Europäischer Tag des Notrufs am 11. Februar

Unter der einheitlichen Notrufnummer 112 können Anrufer europaweit Notfalldienste alarmieren. Foto: DEKRA

In jedem Jahr ist der 11. Februar der Europäische Tag des Notrufs. Anknüpfungspunkt ist das Datum 11.2., das die Notrufnummer 112 in Erinnerung rufen soll.

Seit Dezember 2008 erreichen Bürger in der Europäischen Union  die Notfalldienste unter der einheitlichen Notrufnummer 112, und zwar gebührenfrei aus allen Fest- und Mobilfunknetzen.
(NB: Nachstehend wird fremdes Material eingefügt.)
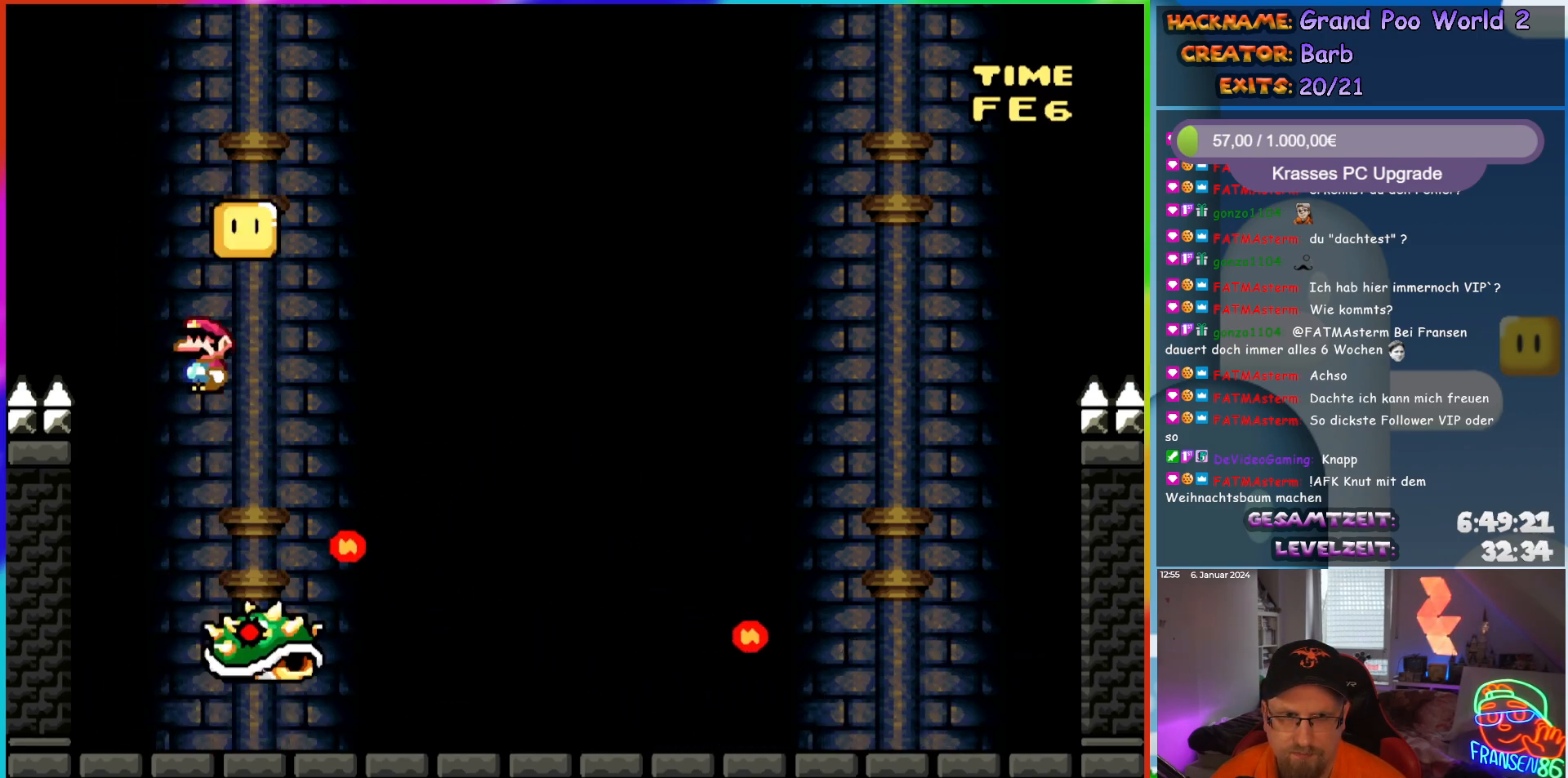
{"buttons": ["A", "X", "DPAD_LEFT"], "events": [[17, "DPAD_RIGHT", "up"], [250, "DPAD_LEFT", "down"]]}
Selbst in europäischen Ländern außerhalb der EU, beispielsweise Norwegen, Schweiz oder Türkei, aber auch in Israel oder in Teilen Südafrikas wird die 112 als Notrufnummer genutzt.
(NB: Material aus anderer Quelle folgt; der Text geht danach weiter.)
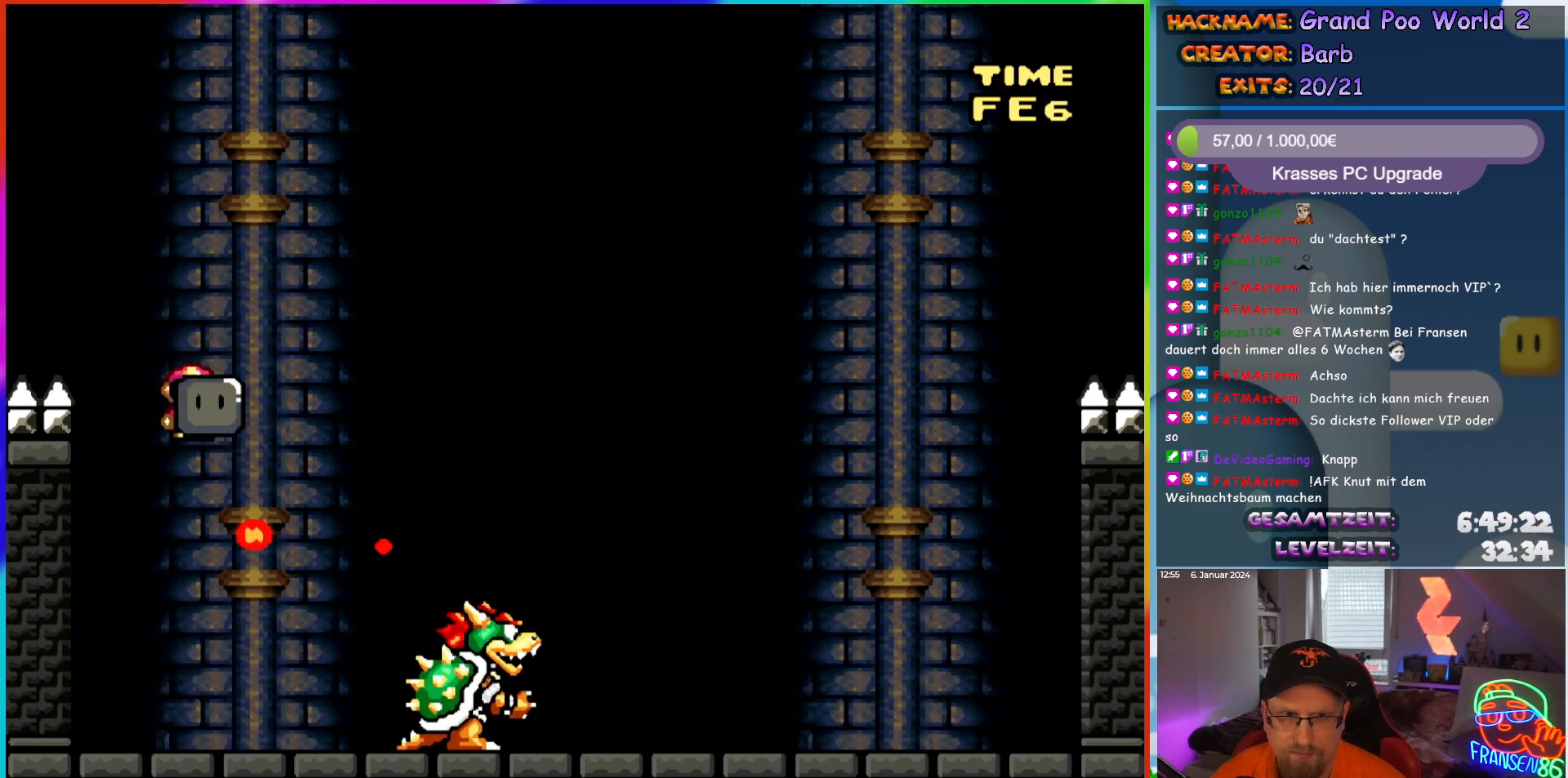
{"buttons": ["DPAD_RIGHT"], "events": [[100, "DPAD_LEFT", "up"], [100, "DPAD_UP", "down"], [117, "DPAD_UP", "up"], [133, "DPAD_RIGHT", "down"], [283, "A", "up"], [333, "X", "up"]]}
Über die 112 wird eine ständig besetzte Leitstelle erreicht, in der Anrufe neben der landesspezifischen Sprache auch mindestens in Englisch entgegengenommen werden. Die Nummer ist ausschließlich in Notfällen zu wählen, etwa um einen Krankenwagen oder die Feuerwehr zu rufen, wenn dringend ein Arzt benötigt wird, man Zeuge eines Verkehrsunfalls wird oder ein Haus brennt. Sollte die 112 einmal aus Versehen gewählt worden sein, dann sollte allerdings nicht aufgelegt werden. In diesem Fall ist der Leitstelle dann mitzuteilen, dass es sich um einen Irrtum handelt und alles in Ordnung ist. Sonst kann es passieren, dass ein Rettungsdienst – unnötigerweise – geschickt wird, um auszuschließen, dass nicht doch ein Notfall vorliegt.

Fünf „W“ beachten

Im Fall eines Unfalls steht das Absichern der Unfallstelle an erster Stelle der Rettungskette. Dann wird der Notruf unter der Nummer 112 abgesetzt. Damit die Mitarbeiter der Leitstelle möglichst schnell passende Hilfe schicken können, sollten Anrufer die fünf „W“ beachten: Wo ist das Ereignis? Was ist geschehen? Wie viele Betroffene? Welche Verletzungen haben die Betroffenen? Warten auf Rückfragen. Vergessen werden kann dabei im Grund nichts. Die Mitarbeiter der Leitstellen führen durch das Gespräch und fragen gegebenenfalls gezielt nach, wenn der Anrufer vor Aufregung etwas vergisst. Selbst wenn bei einem Herz-Kreislauf-Stillstand Wiederbelebungsmaßnahmen nötig sind, unterstützen Disponenten vieler Leitstellen die Ersthelfer durch eine Anleitung per Telefon, bis der Rettungsdienst vor Ort eingetroffen ist.

Respekt vor Rettungskräften

Die einheitliche Notrufnummer 112 erleichtert auch die Alarmierung von Rettungskräften auf Reisen im Ausland. Trotzdem ist die Nummer noch immer vielen Menschen nicht bekannt. Im Jahr 2015 kam eine Umfrage der EU für Deutschland zu dem Ergebnis, dass noch etwa ein Viertel der Bundesbürgerinnen und -bürger nicht über die 112 Bescheid wussten. Europaweit war die Zahlenkombination 112 sogar jedem Zweiten nicht bekannt.

In den vergangenen Jahren ließen immer wieder Meldungen von Übergriffen gegen Rettungskräfte aufhorchen. Insbesondere im Straßenverkehr häufen sich besorgniserregende Beobachtungen, dass Rettungskräfte im Einsatz durch Schaulustige und Gaffer behindert oder im schlimmsten Falle sogar von ihnen attackiert werden. Aus Anlass des Tages der Europäischen Notrufs 112 erinnert der ARCD nicht nur an die Bedeutung dieser Nummer, sondern fordert auch mehr Respekt vor Rettungskräften ein. Die erfüllen für die Gesellschaft eine immens wichtige und zugleich schwierige Aufgabe. Sie können aber nur effektiv helfen, wenn alle mitziehen und den Weg zum Unglücksort freimachen. Dazu gehört auch, bei Stau oder stockendem Verkehr eine Rettungsgasse zu bilden.